Problem requirements:
Word for word, restate the lines of the listing below from the line with "nombre del directorio." through the line with "The source code", and do not include the pictures.

Data listing:

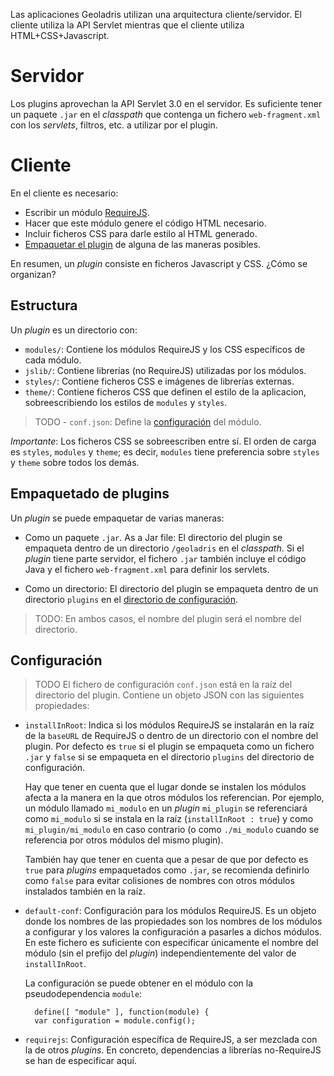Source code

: Las aplicaciones Geoladris utilizan una arquitectura cliente/servidor. El cliente utiliza la API Servlet mientras que el cliente utiliza HTML+CSS+Javascript.

# Servidor

Los plugins aprovechan la API Servlet 3.0 en el servidor. Es suficiente tener un paquete `.jar` en el _classpath_ que contenga un fichero `web-fragment.xml` con los _servlets_, filtros, etc. a utilizar por el plugin.

# Cliente 

En el cliente es necesario:

- Escribir un módulo [RequireJS](http://requirejs.org/docs/api.html).
- Hacer que este módulo genere el código HTML necesario.
- Incluir ficheros CSS para darle estilo al HTML generado.
- [Empaquetar el plugin](#packaging) de alguna de las maneras posibles.

En resumen, un _plugin_ consiste en ficheros Javascript y CSS. ¿Cómo se organizan?

## <a name="Estructura"></a> Estructura

Un _plugin_ es un directorio con:

- `modules/`: Contiene los módulos RequireJS y los CSS específicos de cada módulo.
- `jslib/`: Contiene librerías (no RequireJS) utilizadas por los módulos.
- `styles/`: Contiene ficheros CSS e imágenes de librerías externas.
- `theme/`: Contiene ficheros CSS que definen el estilo de la aplicacion, sobreescribiendo los estilos de `modules` y `styles`.

> TODO - `conf.json`: Define la [configuración](#config) del módulo.

*Importante*: Los ficheros CSS se sobreescriben entre sí. El orden de carga es `styles`, `modules` y `theme`; es decir, `modules` tiene preferencia sobre `styles` y `theme` sobre todos los demás.

## <a name="packaging"></a>Empaquetado de plugins

Un _plugin_ se puede empaquetar de varias maneras:

- Como un paquete `.jar`. As a Jar file: El directorio del plugin se empaqueta dentro de un directorio `/geoladris` en el _classpath_. Si el _plugin_ tiene parte servidor, el fichero `.jar` también incluye el código Java y el fichero `web-fragment.xml` para definir los servlets.

- Como un directorio: El directorio del plugin se empaqueta dentro de un directorio `plugins` en el [directorio de configuración](conf_dir.md).

> TODO: En ambos casos, el nombre del plugin será el nombre del directorio.

## <a name="config"></a> Configuración

> TODO El fichero de configuración `conf.json` está en la raíz del directorio del plugin. Contiene un objeto JSON con las siguientes propiedades:

- `installInRoot`: Indica si los módulos RequireJS se instalarán en la raíz de la `baseURL` de RequireJS o dentro de un directorio con el nombre del plugin. Por defecto es `true` si el plugin se empaqueta como un fichero `.jar` y `false` si se empaqueta en el directorio `plugins` del directorio de configuración.

  Hay que tener en cuenta que el lugar donde se instalen los módulos afecta a la manera en la que otros módulos los referencian. Por ejemplo, un módulo llamado `mi_modulo` en un _plugin_ `mi_plugin` se referenciará como `mi_modulo` si se instala en la raíz (`installInRoot : true`) y como  `mi_plugin/mi_modulo` en caso contrario (o como `./mi_modulo` cuando se referencia por otros módulos del mismo plugin).
  
  También hay que tener en cuenta que a pesar de que por defecto es `true` para _plugins_ empaquetados como `.jar`, se recomienda definirlo como `false` para evitar colisiones de nombres con otros módulos instalados también en la raíz.  

- `default-conf`: Configuración para los módulos RequireJS. Es un objeto donde los nombres de las propiedades son los nombres de los módulos a configurar y los valores la configuración a pasarles a dichos módulos. En este fichero es suficiente con especificar únicamente el nombre del módulo (sin el prefijo del _plugin_) independientemente del valor de `installInRoot`.

  La configuración se puede obtener en el módulo con la pseudodependencia `module`:

		define([ "module" ], function(module) {
		var configuration = module.config(); 

- `requirejs`: Configuración específica de RequireJS, a ser mezclada con la de otros _plugins_. En concreto, dependencias a librerías no-RequireJS se han de especificar aquí.

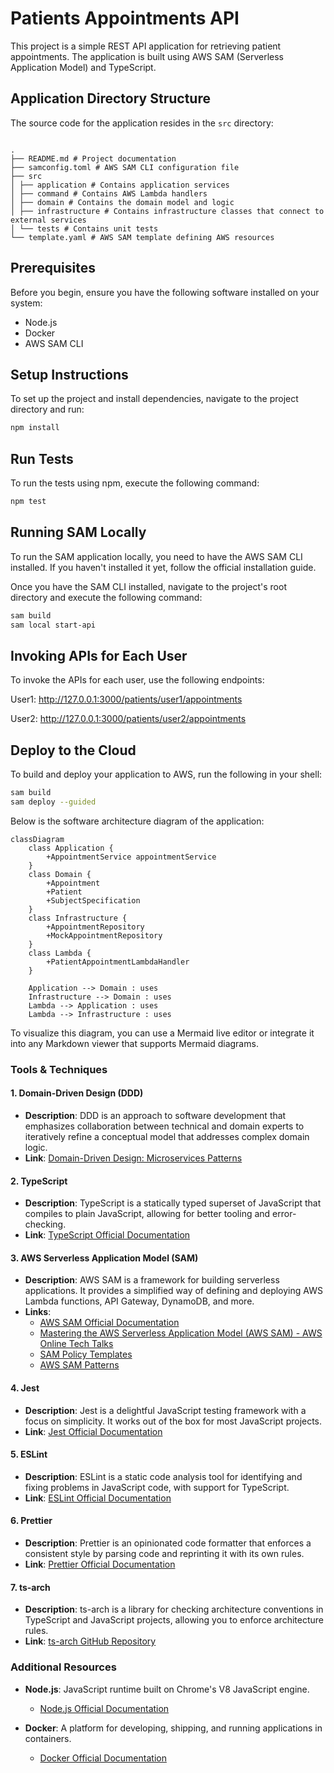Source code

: # Patients Appointments API

This project is a simple REST API application for retrieving patient appointments. The application is built using AWS SAM (Serverless Application Model) and TypeScript.

## Application Directory Structure

The source code for the application resides in the `src` directory:
```

.
├── README.md # Project documentation
├── samconfig.toml # AWS SAM CLI configuration file
├── src
│ ├── application # Contains application services
│ ├── command # Contains AWS Lambda handlers
│ ├── domain # Contains the domain model and logic
│ ├── infrastructure # Contains infrastructure classes that connect to external services
│ └── tests # Contains unit tests
└── template.yaml # AWS SAM template defining AWS resources
```

## Prerequisites

Before you begin, ensure you have the following software installed on your system:

-   Node.js
-   Docker
-   AWS SAM CLI

## Setup Instructions

To set up the project and install dependencies, navigate to the project directory and run:

```bash
npm install
```

## Run Tests

To run the tests using npm, execute the following command:

```bash
npm test
```

## Running SAM Locally

To run the SAM application locally, you need to have the AWS SAM CLI installed. If you haven't installed it yet, follow the official installation guide.

Once you have the SAM CLI installed, navigate to the project's root directory and execute the following command:

```bash
sam build
sam local start-api
```

## Invoking APIs for Each User

To invoke the APIs for each user, use the following endpoints:

User1: http://127.0.0.1:3000/patients/user1/appointments

User2: http://127.0.0.1:3000/patients/user2/appointments

## Deploy to the Cloud

To build and deploy your application to AWS, run the following in your shell:

```bash
sam build
sam deploy --guided
```

Below is the software architecture diagram of the application:

```mermaid
classDiagram
    class Application {
        +AppointmentService appointmentService
    }
    class Domain {
        +Appointment
        +Patient
        +SubjectSpecification
    }
    class Infrastructure {
        +AppointmentRepository
        +MockAppointmentRepository
    }
    class Lambda {
        +PatientAppointmentLambdaHandler
    }

    Application --> Domain : uses
    Infrastructure --> Domain : uses
    Lambda --> Application : uses
    Lambda --> Infrastructure : uses

```

To visualize this diagram, you can use a Mermaid live editor or integrate it into any Markdown viewer that supports Mermaid diagrams.

### Tools & Techniques

#### 1. **Domain-Driven Design (DDD)**
   - **Description**: DDD is an approach to software development that emphasizes collaboration between technical and domain experts to iteratively refine a conceptual model that addresses complex domain logic.
   - **Link**: [Domain-Driven Design: Microservices Patterns](https://learn.microsoft.com/en-us/dotnet/architecture/microservices/microservice-ddd-cqrs-patterns/ddd-oriented-microservice)

#### 2. **TypeScript**
   - **Description**: TypeScript is a statically typed superset of JavaScript that compiles to plain JavaScript, allowing for better tooling and error-checking.
   - **Link**: [TypeScript Official Documentation](https://www.typescriptlang.org/)

#### 3. **AWS Serverless Application Model (SAM)**
   - **Description**: AWS SAM is a framework for building serverless applications. It provides a simplified way of defining and deploying AWS Lambda functions, API Gateway, DynamoDB, and more.
   - **Links**:
     - [AWS SAM Official Documentation](https://docs.aws.amazon.com/serverless-application-model/latest/developerguide/what-is-sam.html)
     - [Mastering the AWS Serverless Application Model (AWS SAM) - AWS Online Tech Talks](https://www.youtube.com/watch?v=QBBewrKR1qg)
     - [SAM Policy Templates](https://docs.aws.amazon.com/serverless-application-model/latest/developerguide/serverless-policy-templates.html)
     - [AWS SAM Patterns](https://serverlessland.com/patterns?framework=SAM)

#### 4. **Jest**
   - **Description**: Jest is a delightful JavaScript testing framework with a focus on simplicity. It works out of the box for most JavaScript projects.
   - **Link**: [Jest Official Documentation](https://jestjs.io/)

#### 5. **ESLint**
   - **Description**: ESLint is a static code analysis tool for identifying and fixing problems in JavaScript code, with support for TypeScript.
   - **Link**: [ESLint Official Documentation](https://eslint.org/)

#### 6. **Prettier**
   - **Description**: Prettier is an opinionated code formatter that enforces a consistent style by parsing code and reprinting it with its own rules.
   - **Link**: [Prettier Official Documentation](https://prettier.io/)

#### 7. **ts-arch**
   - **Description**: ts-arch is a library for checking architecture conventions in TypeScript and JavaScript projects, allowing you to enforce architecture rules.
   - **Link**: [ts-arch GitHub Repository](https://github.com/ts-arch/ts-arch)


### Additional Resources

- **Node.js**: JavaScript runtime built on Chrome's V8 JavaScript engine.
  - [Node.js Official Documentation](https://nodejs.org/en/docs/)

- **Docker**: A platform for developing, shipping, and running applications in containers.
  - [Docker Official Documentation](https://docs.docker.com/)
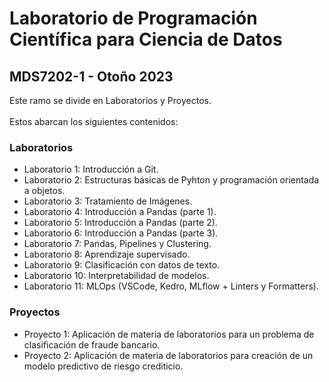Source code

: # Laboratorio de Programación Científica para Ciencia de Datos
## MDS7202-1 - Otoño 2023

Este ramo se divide en Laboratorios y Proyectos. <br>
<br>
Estos abarcan los siguientes contenidos: <br>

### Laboratorios

- Laboratorio 1: Introducción a Git.
- Laboratorio 2: Estructuras básicas de Pyhton y programación orientada a objetos.
- Laboratorio 3: Tratamiento de Imágenes.
- Laboratorio 4: Introducción a Pandas (parte 1).
- Laboratorio 5: Introducción a Pandas (parte 2).
- Laboratorio 6: Introducción a Pandas (parte 3).
- Laboratorio 7: Pandas, Pipelines y Clustering.
- Laboratorio 8: Aprendizaje supervisado.
- Laboratorio 9: Clasificación con datos de texto.
- Laboratorio 10: Interpretabilidad de modelos.
- Laboratorio 11: MLOps (VSCode, Kedro, MLflow + Linters y Formatters).

### Proyectos

- Proyecto 1: Aplicación de materia de laboratorios para un problema de clasificación de fraude bancario.
- Proyecto 2: Aplicación de materia de laboratorios para creación de un modelo predictivo de riesgo crediticio.
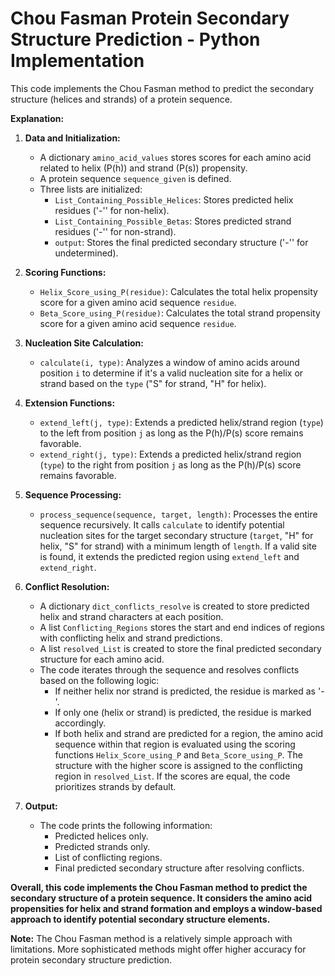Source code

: # Chou Fasman Protein Secondary Structure Prediction - Python Implementation

This code implements the Chou Fasman method to predict the secondary structure (helices and strands) of a protein sequence.

**Explanation:**

1. **Data and Initialization:**
    * A dictionary `amino_acid_values` stores scores for each amino acid related to helix (P(h)) and strand (P(s)) propensity.
    * A protein sequence `sequence_given` is defined.
    * Three lists are initialized:
        * `List_Containing_Possible_Helices`: Stores predicted helix residues ('-'' for non-helix).
        * `List_Containing_Possible_Betas`: Stores predicted strand residues ('-'' for non-strand).
        * `output`: Stores the final predicted secondary structure ('-'' for undetermined).

2. **Scoring Functions:**
    * `Helix_Score_using_P(residue)`: Calculates the total helix propensity score for a given amino acid sequence `residue`.
    * `Beta_Score_using_P(residue)`: Calculates the total strand propensity score for a given amino acid sequence `residue`.

3. **Nucleation Site Calculation:**
    * `calculate(i, type)`: Analyzes a window of amino acids around position `i` to determine if it's a valid nucleation site for a helix or strand based on the `type` ("S" for strand, "H" for helix).

4. **Extension Functions:**
    * `extend_left(j, type)`: Extends a predicted helix/strand region (`type`) to the left from position `j` as long as the P(h)/P(s) score remains favorable.
    * `extend_right(j, type)`: Extends a predicted helix/strand region (`type`) to the right from position `j` as long as the P(h)/P(s) score remains favorable.

5. **Sequence Processing:**
    * `process_sequence(sequence, target, length)`: Processes the entire sequence recursively. It calls `calculate` to identify potential nucleation sites for the target secondary structure (`target`, "H" for helix, "S" for strand) with a minimum length of `length`. If a valid site is found, it extends the predicted region using `extend_left` and `extend_right`.

6. **Conflict Resolution:**
    * A dictionary `dict_conflicts_resolve` is created to store predicted helix and strand characters at each position.
    * A list `Conflicting_Regions` stores the start and end indices of regions with conflicting helix and strand predictions.
    * A list `resolved_List` is created to store the final predicted secondary structure for each amino acid.
    * The code iterates through the sequence and resolves conflicts based on the following logic:
        * If neither helix nor strand is predicted, the residue is marked as '-'.
        * If only one (helix or strand) is predicted, the residue is marked accordingly.
        * If both helix and strand are predicted for a region, the amino acid sequence within that region is evaluated using the scoring functions `Helix_Score_using_P` and `Beta_Score_using_P`. The structure with the higher score is assigned to the conflicting region in `resolved_List`. If the scores are equal, the code prioritizes strands by default.

7. **Output:**
    * The code prints the following information:
        * Predicted helices only.
        * Predicted strands only.
        * List of conflicting regions.
        * Final predicted secondary structure after resolving conflicts.

**Overall, this code implements the Chou Fasman method to predict the secondary structure of a protein sequence. It considers the amino acid propensities for helix and strand formation and employs a window-based approach to identify potential secondary structure elements.**

**Note:** The Chou Fasman method is a relatively simple approach with limitations. More sophisticated methods might offer higher accuracy for protein secondary structure prediction.
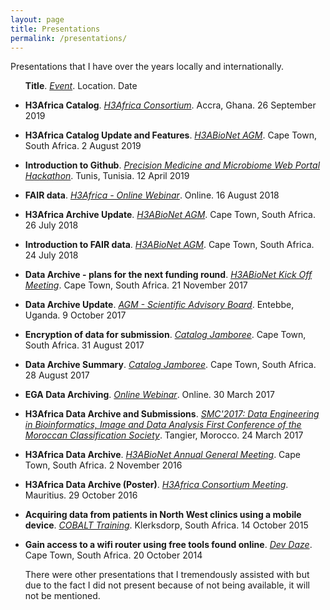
 ```yaml
---
layout: page
title: Presentations
permalink: /presentations/
---
```

Presentations that I have over the years locally and internationally.

<section class="list">
<ul>
  <strong>Title</strong>. <em><u>Event</u></em>. Location. Date

  <li><p><strong>H3Africa Catalog</strong>. <em><u>H3Africa Consortium</u></em>. Accra, Ghana. 26 September 2019</p></li>
  <li><p><strong>H3Africa Catalog Update and Features</strong>. <em><u>H3ABioNet AGM</u></em>. Cape Town, South Africa. 2 August 2019</p></li>
  <li><p><strong>Introduction to Github</strong>. <em><u>Precision Medicine and Microbiome Web Portal Hackathon</u></em>. Tunis, Tunisia. 12 April 2019</p></li>
  <li><p><strong>FAIR data</strong>. <em><u>H3Africa - Online Webinar</u></em>. Online. 16 August 2018</p></li>
  <li><p><strong>H3Africa Archive Update</strong>. <em><u>H3ABioNet AGM</u></em>. Cape Town, South Africa. 26 July 2018</p></li>
  <li><p><strong>Introduction to FAIR data</strong>. <em><u>H3ABioNet AGM</u></em>. Cape Town, South Africa. 24 July 2018</p></li>

  <li><p><strong>Data Archive - plans for the next funding round</strong>. <em><u>H3ABioNet Kick Off Meeting</u></em>. Cape Town, South Africa. 21 November 2017</p></li>
  <li><p><strong>Data Archive Update</strong>. <em><u>AGM - Scientific Advisory Board</u></em>. Entebbe, Uganda. 9 October 2017</p></li>
  <li><p><strong>Encryption of data for submission</strong>. <em><u>Catalog Jamboree</u></em>. Cape Town, South Africa. 31 August 2017</p></li>
  <li><p><strong>Data Archive Summary</strong>. <em><u>Catalog Jamboree</u></em>. Cape Town, South Africa. 28 August 2017</p></li>
  <li><p><strong>EGA Data Archiving</strong>. <em><u>Online Webinar</u></em>. Online. 30 March 2017</p></li>
  <li><p><strong>H3Africa Data Archive and Submissions</strong>. <em><u>SMC'2017: Data Engineering in Bioinformatics, Image and Data Analysis First Conference of the Moroccan Classification Society</u></em>. Tangier, Morocco. 24 March 2017</p></li>

  <li><p><strong>H3Africa Data Archive</strong>. <em><u>H3ABioNet Annual General Meeting</u></em>. Cape Town, South Africa. 2 November 2016</p></li>
  <li><p><strong>H3Africa Data Archive (Poster)</strong>. <em><u>H3Africa Consortium Meeting</u></em>. Mauritius. 29 October 2016</p></li>
  <li><p><strong>Acquiring data from patients in North West clinics using a mobile device</strong>. <em><u>COBALT Training</u></em>. Klerksdorp, South Africa. 14 October 2015</p></li>
  <li><p><strong>Gain access to a wifi router using free tools found online</strong>. <em><u>Dev Daze</u></em>. Cape Town, South Africa. 20 October 2014</p></li>

There were other presentations that I tremendously assisted with but due to the fact I did not present because of not being available, it will not be mentioned.

</ul>
</section>
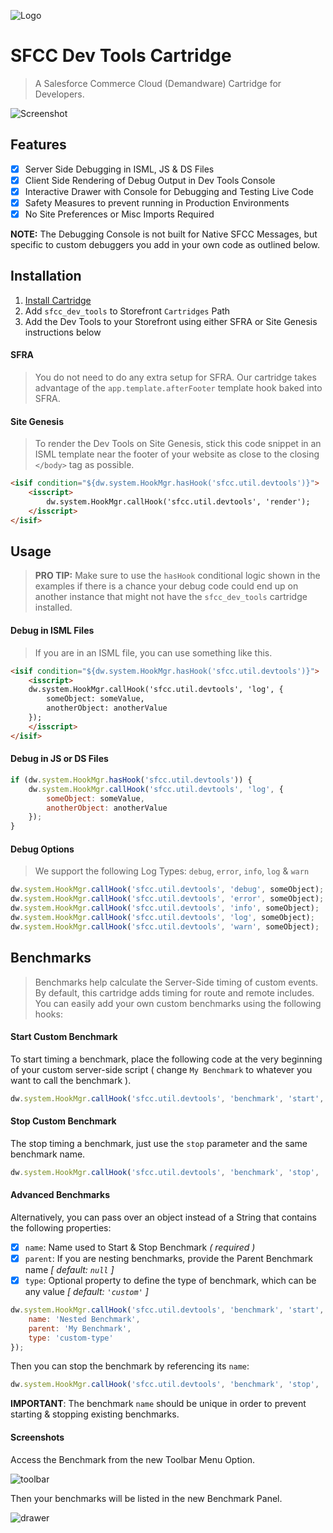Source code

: ![Logo](https://sfccdevops.s3.amazonaws.com/logo-128.png "Logo")

SFCC Dev Tools Cartridge
===

> A Salesforce Commerce Cloud (Demandware) Cartridge for Developers.

![Screenshot](https://sfccdevops.s3.amazonaws.com/sfcc-devtools-drawer.gif "Screenshot")

## Features

- [X] Server Side Debugging in ISML, JS & DS Files
- [X] Client Side Rendering of Debug Output in Dev Tools Console
- [X] Interactive Drawer with Console for Debugging and Testing Live Code
- [X] Safety Measures to prevent running in Production Environments
- [X] No Site Preferences or Misc Imports Required

**NOTE:** The Debugging Console is not built for Native SFCC Messages, but specific to custom debuggers you add in your own code as outlined below.

Installation
---

1. [Install Cartridge](../../README.md#installation)
2. Add `sfcc_dev_tools` to Storefront `Cartridges` Path
3. Add the Dev Tools to your Storefront using either SFRA or Site Genesis instructions below

#### SFRA

> You do not need to do any extra setup for SFRA.  Our cartridge takes advantage of the `app.template.afterFooter` template hook baked into SFRA.

#### Site Genesis

> To render the Dev Tools on Site Genesis, stick this code snippet in an ISML template near the footer of your website as close to the closing `</body>` tag as possible.

```html
<isif condition="${dw.system.HookMgr.hasHook('sfcc.util.devtools')}">
    <isscript>
        dw.system.HookMgr.callHook('sfcc.util.devtools', 'render');
    </isscript>
</isif>
```

Usage
---

> **PRO TIP:** Make sure to use the `hasHook` conditional logic shown in the examples if there is a chance your debug code could end up on another instance that might not have the `sfcc_dev_tools` cartridge installed.

#### Debug in ISML Files

> If you are in an ISML file, you can use something like this.

```html
<isif condition="${dw.system.HookMgr.hasHook('sfcc.util.devtools')}">
    <isscript>
    dw.system.HookMgr.callHook('sfcc.util.devtools', 'log', {
        someObject: someValue,
        anotherObject: anotherValue
    });
    </isscript>
</isif>
```

#### Debug in JS or DS Files

```javascript
if (dw.system.HookMgr.hasHook('sfcc.util.devtools')) {
    dw.system.HookMgr.callHook('sfcc.util.devtools', 'log', {
        someObject: someValue,
        anotherObject: anotherValue
    });
}
```

#### Debug Options

> We support the following Log Types: `debug`, `error`, `info`, `log` & `warn`

```javascript
dw.system.HookMgr.callHook('sfcc.util.devtools', 'debug', someObject);
dw.system.HookMgr.callHook('sfcc.util.devtools', 'error', someObject);
dw.system.HookMgr.callHook('sfcc.util.devtools', 'info', someObject);
dw.system.HookMgr.callHook('sfcc.util.devtools', 'log', someObject);
dw.system.HookMgr.callHook('sfcc.util.devtools', 'warn', someObject);
```

Benchmarks
---

> Benchmarks help calculate the Server-Side timing of custom events. By default, this cartridge adds timing for route and remote includes. You can easily add your own custom benchmarks using the following hooks:

#### Start Custom Benchmark

To start timing a benchmark, place the following code at the very beginning of your custom server-side script ( change `My Benchmark` to whatever you want to call the benchmark ).

```javascript
dw.system.HookMgr.callHook('sfcc.util.devtools', 'benchmark', 'start', 'My Benchmark');
```

#### Stop Custom Benchmark

The stop timing a benchmark, just use the `stop` parameter and the same benchmark name.

```javascript
dw.system.HookMgr.callHook('sfcc.util.devtools', 'benchmark', 'stop', 'My Benchmark');
```

#### Advanced Benchmarks

Alternatively, you can pass over an object instead of a String that contains the following properties:

- [X] `name`: Name used to Start & Stop Benchmark _( required )_
- [X] `parent`: If you are nesting benchmarks, provide the Parent Benchmark name _[ default: `null` ]_
- [X] `type`: Optional property to define the type of benchmark, which can be any value _[ default: `'custom'` ]_

```javascript
dw.system.HookMgr.callHook('sfcc.util.devtools', 'benchmark', 'start', {
    name: 'Nested Benchmark',
    parent: 'My Benchmark',
    type: 'custom-type'
});
```

Then you can stop the benchmark by referencing its `name`:

```javascript
dw.system.HookMgr.callHook('sfcc.util.devtools', 'benchmark', 'stop', 'Nested Benchmark');
```

**IMPORTANT**: The benchmark `name` should be unique in order to prevent starting & stopping existing benchmarks.

#### Screenshots

Access the Benchmark from the new Toolbar Menu Option.

![toolbar](https://sfcc-devtools.s3.amazonaws.com/benchmark-toolbar.png "toolbar")

Then your benchmarks will be listed in the new Benchmark Panel.

![drawer](https://sfccdevops.s3.amazonaws.com/sfcc_developers_core-v1.4.0.gif "drawer")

Result for this exercise:
> TODO: En ambos casos, el nombre del plugin será el nombre del directorio.

## <a name="config"></a> Configuración

> TODO El fichero de configuración `conf.json` está en la raíz del directorio del plugin. Contiene un objeto JSON con las siguientes propiedades:

- `installInRoot`: Indica si los módulos RequireJS se instalarán en la raíz de la `baseURL` de RequireJS o dentro de un directorio con el nombre del plugin. Por defecto es `true` si el plugin se empaqueta como un fichero `.jar` y `false` si se empaqueta en el directorio `plugins` del directorio de configuración.

  Hay que tener en cuenta que el lugar donde se instalen los módulos afecta a la manera en la que otros módulos los referencian. Por ejemplo, un módulo llamado `mi_modulo` en un _plugin_ `mi_plugin` se referenciará como `mi_modulo` si se instala en la raíz (`installInRoot : true`) y como  `mi_plugin/mi_modulo` en caso contrario (o como `./mi_modulo` cuando se referencia por otros módulos del mismo plugin).
  
  También hay que tener en cuenta que a pesar de que por defecto es `true` para _plugins_ empaquetados como `.jar`, se recomienda definirlo como `false` para evitar colisiones de nombres con otros módulos instalados también en la raíz.  

- `default-conf`: Configuración para los módulos RequireJS. Es un objeto donde los nombres de las propiedades son los nombres de los módulos a configurar y los valores la configuración a pasarles a dichos módulos. En este fichero es suficiente con especificar únicamente el nombre del módulo (sin el prefijo del _plugin_) independientemente del valor de `installInRoot`.

  La configuración se puede obtener en el módulo con la pseudodependencia `module`:

		define([ "module" ], function(module) {
		var configuration = module.config(); 

- `requirejs`: Configuración específica de RequireJS, a ser mezclada con la de otros _plugins_. En concreto, dependencias a librerías no-RequireJS se han de especificar aquí.

Source code

: # Patients Appointments API

This project is a simple REST API application for retrieving patient appointments. The application is built using AWS SAM (Serverless Application Model) and TypeScript.

## Application Directory Structure

The source code for the application resides in the `src` directory:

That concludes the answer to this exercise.